Re: RARA-AVIS: Ellroy reviewd at Salon; Spillane still notdead

From: Jess Nevins ( jjnevins@ix.netcom.com)
Date: 13 Jun 2001


Mark Sullivan wrote:

> Okay, I'm not too proud to cop to being a dedicated genre reader. And I
> don't think my experience is appreciably different from that of the
> "average genre reader," even if I do have a few initials after my name.
> Private eye novels are my default reading. I find great comfort in the
> conventions. I don't particularly want to be challenged.

I think there's a difference, though, between having preferences and flatly refusing to read anything that isn't in your genre.

An old Playboy article comes to mind. The author described how to make party tapes of music, and said that there were four basic types of party tape makers. One of these four (the author said) had, at some point in their life, discovered The Truth in music, and so for the rest of their life would only listen to, for example,
"mid-period Uriah Heep."

A lot of people I deal with have found, in various ways, The Truth in cyberpunk or surrealist fiction of biographies and just don't want to expand their horizons.

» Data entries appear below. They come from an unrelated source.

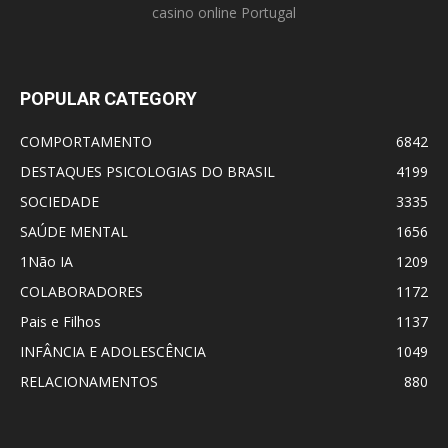
casino online Portugal
POPULAR CATEGORY
COMPORTAMENTO
6842
DESTAQUES PSICOLOGIAS DO BRASIL
4199
SOCIEDADE
3335
SAÚDE MENTAL
1656
1Não IA
1209
COLABORADORES
1172
Pais e Filhos
1137
INFÂNCIA E ADOLESCÊNCIA
1049
RELACIONAMENTOS
880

> Which quote do I find insulting to readers of crime fiction? Actually,
> it's the same one you quote:
>
> "Fans of crime thrillers would have complained that "American Tabloid"
> was [nearly as] impenetrable [as "Ulysses" -- that is, if fans of crime
> thrillers had known what "Ulysses" is."]
>
> Forget the Ulysses comparison (drop out everything in the brackets) and
> you are still left with the claim that crime fiction readers found
> Tabloid impenetrable. Where is the evidence of this? It was a
> bestseller. Is it farfetched to believe that many of the buyers,
> particularly the early buyers, were fans from his earlier books?
>
> And it found a big enough audience that 6,000 was assured an even larger
> press run. How has it been selling? Can't it be assumed that a certain
> number (probably a large number) of those sales are from readers of
> Tabloid, many of them crime fiction readers? Would any of them move on
> to the second in the series if they could not penetrate the first?

I'm not sure I see the problem. The book is impenetrable. I don't think that's a bad thing. It's a product of Ellroy's style and plotting. But I don't think being impenetrable, and I don't believe Barra is saying this, is the same as being unintelligble.